Editor of the Iowa Soybean Review

(Photo: Joclyn Bushman/Iowa Soybean Association)

Rural Route 2: A new resolution

February 7, 2023 | Bethany Baratta

Does your 2023 “to-do” list contain any of these popular New Year’s resolutions?

  • Exercise more;
  • Eat healthier;
  • Lose weight;
  • Save more money;
  • Spend more time with family and friends; or
  • Spend less time on social media?

While I’m not one to make resolutions (or “revolutions,” as my son calls them), I do have a few things I’m committing to this year.

  • Pray more, worry less;
  • Learn more about those around me (coworkers, farmers and other industry experts);
  • Celebrate every day (not every day is good, but there is something good in every day);
  • Go on more adventures; and
  • Learn something new.

I’ve set these resolutions or goals loose for interpretation (and repetition). Not every one of these 365 days will be perfect in my quest toward these resolutions. But so far, so good.

These days, I’m intentionally adding meetings and conferences to learn more about the soybean industry. Each opportunity provides the experts and information that will help me grow individually and professionally. I’m looking forward to the Innovation to Profit Conference, hosted by Iowa Soybean Association’s (ISA) Research Center for Farming Innovation on Feb. 16, to learn more about research results and opportunities for farmers in 2023. Plus, I’m excited to learn from Anja Manuel, a former diplomat, author and advisor on foreign policy. Seneca Wallace, former Iowa State and NFL player and business owner, is another highlight on the agenda.

Tagging along with farmers in the tractor or combine (or leaning over the side of the truck to talk) is one of the best parts of my job. I’m also lucky to surround myself with agronomists and specialists who invite staff to participate in job shadowing opportunities. During a recent job shadow, I learned more about setting up a field trial related to cover crops and manure application.

There’s no doubt that farmers resolve to do better every year. Sometimes, it means changing a practice to be more productive or profitable. Unlike most resolutions, which involve more willpower, farmers can’t control the weather, which is a significant factor in farming.

If your list of resolutions includes building a Rolodex of experts who can help you be more productive and profitable, consider the experts at ISA. The concerns on your farm and your business goals drive the work they do daily.

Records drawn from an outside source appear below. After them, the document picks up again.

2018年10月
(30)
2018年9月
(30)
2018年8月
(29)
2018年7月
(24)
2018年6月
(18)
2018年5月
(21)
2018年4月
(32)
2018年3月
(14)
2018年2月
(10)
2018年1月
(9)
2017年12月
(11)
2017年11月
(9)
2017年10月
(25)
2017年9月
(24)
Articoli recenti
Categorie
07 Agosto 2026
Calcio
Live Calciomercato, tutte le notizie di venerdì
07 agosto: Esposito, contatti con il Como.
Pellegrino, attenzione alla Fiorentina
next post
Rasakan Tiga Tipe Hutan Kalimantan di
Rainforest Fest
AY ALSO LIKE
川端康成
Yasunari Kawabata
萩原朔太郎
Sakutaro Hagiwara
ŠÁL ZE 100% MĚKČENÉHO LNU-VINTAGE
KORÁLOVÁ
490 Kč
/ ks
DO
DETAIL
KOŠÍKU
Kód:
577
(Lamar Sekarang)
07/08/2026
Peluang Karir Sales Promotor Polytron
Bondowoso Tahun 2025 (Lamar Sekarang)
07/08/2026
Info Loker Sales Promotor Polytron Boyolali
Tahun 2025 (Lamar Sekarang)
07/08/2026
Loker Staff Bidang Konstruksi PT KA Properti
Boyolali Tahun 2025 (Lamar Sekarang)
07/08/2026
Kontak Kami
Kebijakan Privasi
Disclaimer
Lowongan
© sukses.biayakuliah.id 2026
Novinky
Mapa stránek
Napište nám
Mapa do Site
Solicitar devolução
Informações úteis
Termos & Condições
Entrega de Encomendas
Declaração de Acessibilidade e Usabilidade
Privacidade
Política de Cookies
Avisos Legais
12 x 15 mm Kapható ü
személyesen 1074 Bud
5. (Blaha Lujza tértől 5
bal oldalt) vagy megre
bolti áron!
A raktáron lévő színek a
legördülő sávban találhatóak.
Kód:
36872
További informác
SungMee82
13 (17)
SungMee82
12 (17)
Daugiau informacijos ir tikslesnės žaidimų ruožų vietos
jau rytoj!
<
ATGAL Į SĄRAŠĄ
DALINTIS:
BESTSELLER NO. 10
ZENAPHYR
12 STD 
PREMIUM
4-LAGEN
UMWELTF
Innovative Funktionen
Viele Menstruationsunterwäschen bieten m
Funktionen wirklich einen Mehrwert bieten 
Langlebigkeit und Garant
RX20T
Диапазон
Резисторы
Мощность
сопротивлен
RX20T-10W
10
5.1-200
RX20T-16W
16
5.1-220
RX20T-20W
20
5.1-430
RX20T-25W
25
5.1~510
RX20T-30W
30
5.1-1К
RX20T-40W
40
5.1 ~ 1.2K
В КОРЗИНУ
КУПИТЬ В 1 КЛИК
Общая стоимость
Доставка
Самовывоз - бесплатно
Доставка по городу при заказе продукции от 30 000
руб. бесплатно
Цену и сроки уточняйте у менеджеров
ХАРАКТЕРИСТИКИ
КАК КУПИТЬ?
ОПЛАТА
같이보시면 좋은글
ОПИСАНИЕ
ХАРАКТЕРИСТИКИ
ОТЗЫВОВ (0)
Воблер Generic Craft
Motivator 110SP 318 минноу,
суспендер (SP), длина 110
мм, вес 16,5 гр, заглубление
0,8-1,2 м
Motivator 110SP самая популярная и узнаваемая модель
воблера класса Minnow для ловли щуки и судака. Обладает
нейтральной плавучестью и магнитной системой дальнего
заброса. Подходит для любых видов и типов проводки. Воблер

This issue of the Iowa Soybean Review gave me a boost toward achieving my New Year’s resolution of learning new things. Consider the topics covered in this issue: Checkoff investments and matching through the Research Center for Farming Innovation, efforts in drainage water recycling, conservation myth-busting, and the Agriculture’s Clean Water Alliance’s collaborative work in water quality before the creation of the Iowa Nutrient Reduction Strategy.

I wish you luck achieving your New Year’s resolutions (or “revolutions”), and I hope to see you at the Innovation to Profit Conference!